Now the strength of Go comes from making this breaking really easy with go
keyword and channels. Also, there is excellent underlying support in the runtime to schedule these goroutines.
But essentially, is concurrency better than parallelism?
Are apples better than oranges?
I like Rob Pike's talk: Concurrency is not Parallelism (it's better!) (slides) (talk)
Rob usually talks about Go and usually addresses the question of Concurrency vs Parallelism in a visual and intuitive explanation! Here is a short summary:
Task: Let's burn a pile of obsolete language manuals! One at a time!

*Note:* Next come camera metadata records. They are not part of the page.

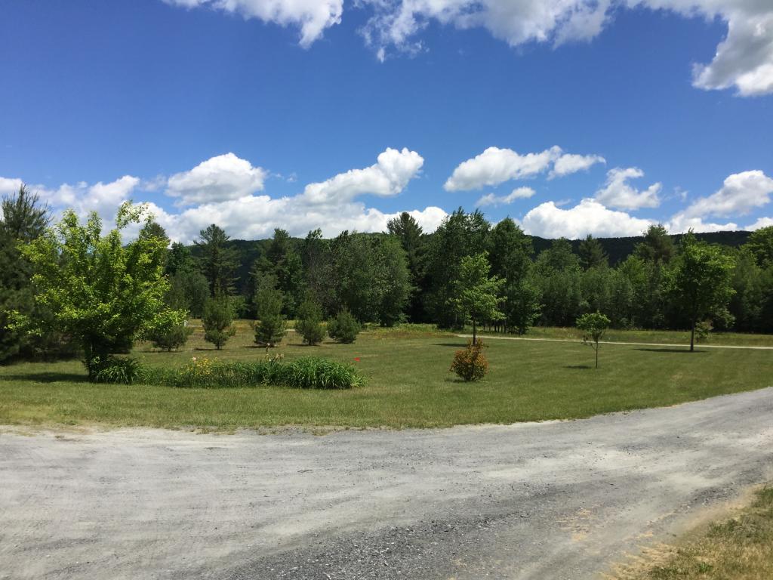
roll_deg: -1.8
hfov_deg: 61.7
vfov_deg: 48.2
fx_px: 648
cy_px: 290
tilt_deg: +1.3
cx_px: 386
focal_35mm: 29
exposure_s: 1/2639
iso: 32
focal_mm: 4.15
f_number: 2.2
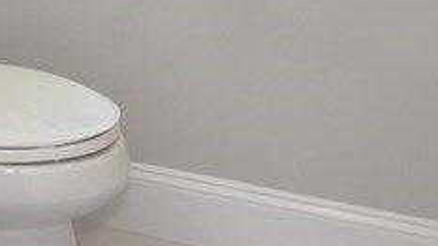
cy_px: -206
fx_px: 801
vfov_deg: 15.0
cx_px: -8
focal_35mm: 69
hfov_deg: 28.5
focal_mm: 10
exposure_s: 1/60
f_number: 5
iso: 500
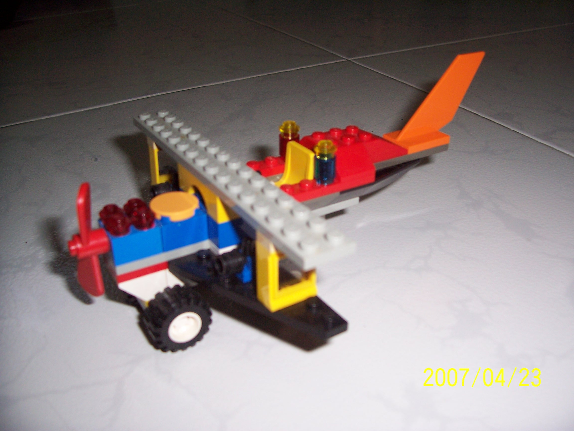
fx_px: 564
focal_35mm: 34
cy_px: 216
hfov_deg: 54.0
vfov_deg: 41.8
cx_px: 287
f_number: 2.7
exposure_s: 1/60
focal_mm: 5.6
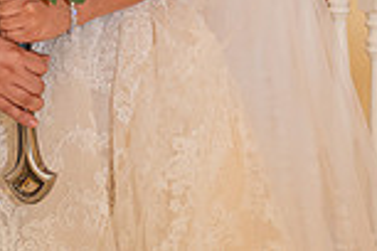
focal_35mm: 205
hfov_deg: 10.0
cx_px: 20
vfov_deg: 6.5
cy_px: -223
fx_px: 2147
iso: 1000
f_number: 2.8
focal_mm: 54
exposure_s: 1/160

Concurrency: There are many concurrently decompositions of the task! One example:
Parallelism: The previous configuration occurs in parallel if there are at least 2 gophers working at the same time or not.
Concurrency is when two or more tasks can start, run, and complete in overlapping time periods. It doesn't necessarily mean they'll ever both be running at the same instant. For example, multitasking on a single-core machine.
Parallelism is when tasks literally run at the same time, e.g., on a multicore processor.
Quoting Sun's Multithreaded Programming Guide:
Concurrency: A condition that exists when at least two threads are making progress. A more generalized form of parallelism that can include time-slicing as a form of virtual parallelism.
Parallelism: A condition that arises when at least two threads are executing simultaneously.